EXERCISE DETAILS →
What you return must match the records word for word.

SUPPLIED DATA →
◇ ◇ ◇ ◇ ◇ ◇ ◇

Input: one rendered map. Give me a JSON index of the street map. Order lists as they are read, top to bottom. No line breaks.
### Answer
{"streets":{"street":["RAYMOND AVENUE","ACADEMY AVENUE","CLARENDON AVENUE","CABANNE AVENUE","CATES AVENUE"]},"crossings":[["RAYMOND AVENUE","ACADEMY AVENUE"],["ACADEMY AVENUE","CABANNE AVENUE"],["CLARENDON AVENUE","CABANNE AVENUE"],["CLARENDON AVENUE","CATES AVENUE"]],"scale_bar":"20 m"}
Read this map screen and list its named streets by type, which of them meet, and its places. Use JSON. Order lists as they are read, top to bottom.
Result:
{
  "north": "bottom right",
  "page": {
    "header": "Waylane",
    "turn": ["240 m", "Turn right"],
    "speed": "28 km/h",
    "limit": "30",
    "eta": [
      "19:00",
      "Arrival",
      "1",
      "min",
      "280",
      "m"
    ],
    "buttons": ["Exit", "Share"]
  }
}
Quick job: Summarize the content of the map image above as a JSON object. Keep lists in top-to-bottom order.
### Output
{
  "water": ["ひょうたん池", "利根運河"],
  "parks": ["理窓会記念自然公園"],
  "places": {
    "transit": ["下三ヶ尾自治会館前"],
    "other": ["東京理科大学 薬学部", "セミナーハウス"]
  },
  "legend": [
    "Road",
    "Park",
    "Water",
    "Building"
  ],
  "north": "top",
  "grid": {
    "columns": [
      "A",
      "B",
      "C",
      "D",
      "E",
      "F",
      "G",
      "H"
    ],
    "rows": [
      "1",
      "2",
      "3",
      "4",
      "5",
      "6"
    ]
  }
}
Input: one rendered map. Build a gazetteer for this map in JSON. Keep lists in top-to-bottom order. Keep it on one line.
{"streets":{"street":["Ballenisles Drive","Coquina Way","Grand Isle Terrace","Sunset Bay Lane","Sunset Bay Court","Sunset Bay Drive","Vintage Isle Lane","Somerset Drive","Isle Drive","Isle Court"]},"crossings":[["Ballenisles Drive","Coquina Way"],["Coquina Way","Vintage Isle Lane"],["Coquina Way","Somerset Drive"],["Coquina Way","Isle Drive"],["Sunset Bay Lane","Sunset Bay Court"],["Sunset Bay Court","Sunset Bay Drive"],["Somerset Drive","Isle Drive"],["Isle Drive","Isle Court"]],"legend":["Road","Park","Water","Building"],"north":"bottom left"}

◇ ◇ ◇ ◇ ◇ ◇ ◇

SOLUTION TO THIS EXERCISE →
Input: one rendered map. Give me a JSON index of the street map. Order lists as they are read, top to bottom. No line breaks.
### Answer
{"streets":{"street":["RAYMOND AVENUE","ACADEMY AVENUE","CLARENDON AVENUE","CABANNE AVENUE","CATES AVENUE"]},"crossings":[["RAYMOND AVENUE","ACADEMY AVENUE"],["ACADEMY AVENUE","CABANNE AVENUE"],["CLARENDON AVENUE","CABANNE AVENUE"],["CLARENDON AVENUE","CATES AVENUE"]],"scale_bar":"20 m"}
Read this map screen and list its named streets by type, which of them meet, and its places. Use JSON. Order lists as they are read, top to bottom.
Result:
{
  "north": "bottom right",
  "page": {
    "header": "Waylane",
    "turn": ["240 m", "Turn right"],
    "speed": "28 km/h",
    "limit": "30",
    "eta": [
      "19:00",
      "Arrival",
      "1",
      "min",
      "280",
      "m"
    ],
    "buttons": ["Exit", "Share"]
  }
}
Quick job: Summarize the content of the map image above as a JSON object. Keep lists in top-to-bottom order.
### Output
{
  "water": ["ひょうたん池", "利根運河"],
  "parks": ["理窓会記念自然公園"],
  "places": {
    "transit": ["下三ヶ尾自治会館前"],
    "other": ["東京理科大学 薬学部", "セミナーハウス"]
  },
  "legend": [
    "Road",
    "Park",
    "Water",
    "Building"
  ],
  "north": "top",
  "grid": {
    "columns": [
      "A",
      "B",
      "C",
      "D",
      "E",
      "F",
      "G",
      "H"
    ],
    "rows": [
      "1",
      "2",
      "3",
      "4",
      "5",
      "6"
    ]
  }
}
Input: one rendered map. Build a gazetteer for this map in JSON. Keep lists in top-to-bottom order. Keep it on one line.
{"streets":{"street":["Ballenisles Drive","Coquina Way","Grand Isle Terrace","Sunset Bay Lane","Sunset Bay Court","Sunset Bay Drive","Vintage Isle Lane","Somerset Drive","Isle Drive","Isle Court"]},"crossings":[["Ballenisles Drive","Coquina Way"],["Coquina Way","Vintage Isle Lane"],["Coquina Way","Somerset Drive"],["Coquina Way","Isle Drive"],["Sunset Bay Lane","Sunset Bay Court"],["Sunset Bay Court","Sunset Bay Drive"],["Somerset Drive","Isle Drive"],["Isle Drive","Isle Court"]],"legend":["Road","Park","Water","Building"],"north":"bottom left"}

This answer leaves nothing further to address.